Nope. The mecca for construction in the Midwest these days is none other than Cedar Rapids, Iowa, which along with neighboring Iowa City is priming for a $2-billion building boom, much of it to rebuild from flooding that occurred there in the summer of 2008.
As Cedar Rapids City Manager Jeff Pomeranz recently told reporters, “We have more projects going on than just about anywhere in the nation.”
Ken Simonson, chief economist with the Arlington, Va.-based Associated General Contractors of America, agrees.“That's pretty exceptional to have that kind of investment going on,” he told the Iowa City Press-Citizen.
So exceptional that regional officials and construction industry members fret that upcoming projects could overwhelm the state's construction workforce, given the number of skilled workers who folded up their tents and moved to other fields once their livelihoods were claimed by years of recession.
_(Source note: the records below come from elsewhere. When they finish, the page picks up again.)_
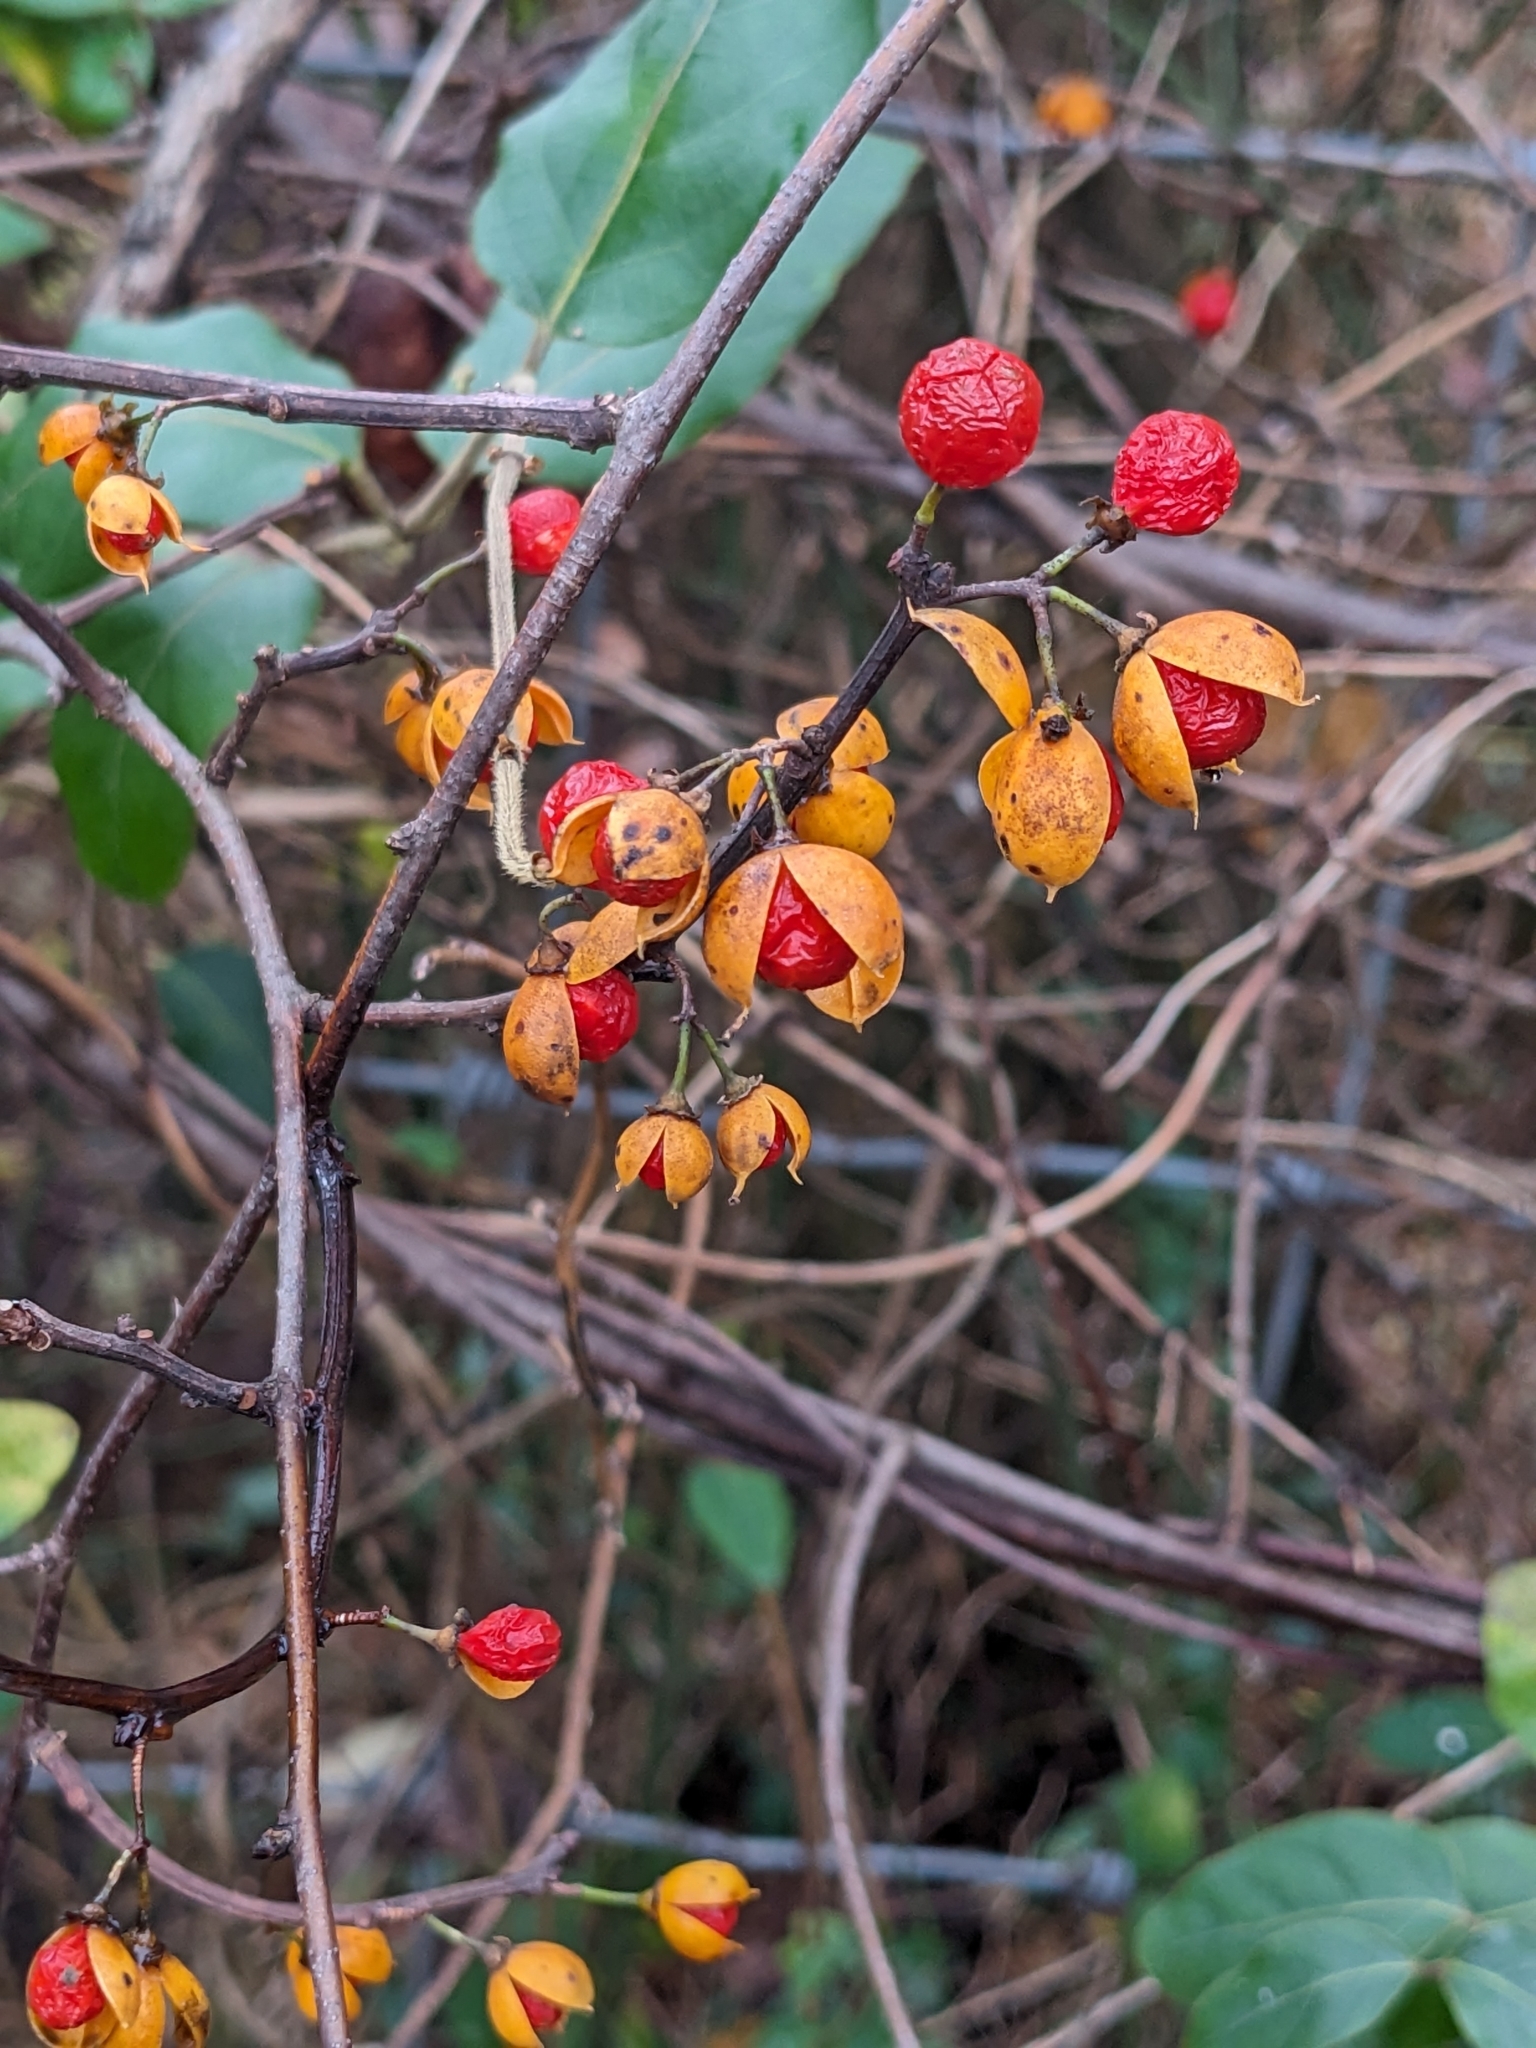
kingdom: Plantae
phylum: Tracheophyta
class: Magnoliopsida
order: Celastrales
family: Celastraceae
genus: Celastrus
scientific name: Celastrus orbiculatus
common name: Oriental bittersweet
For some Iowa contractors, it's a case of careful what you wish for, now that activity also has begun to bubble up elsewhere in the state, putting a potential strain on the industry's workforce as plans for a $1.3-billion fertilizer plant in Lee County and a $500-million industrial park in Fort Dodge, to name just two projects, begin to ramp up.
To date, Iowa has regained 6,000 of the 16,000 construction jobs it lost since 2,006. Nationwide, industry employment levels largely have remained unchanged in the past two years, though the industry has shed 600,000 workers.
“That tells me people are finding jobs, but not in construction.” Simonson said. “They're getting work as truck drivers, in manufacturing, they're going back to school. When the industry starts looking for workers, it just may not find them.”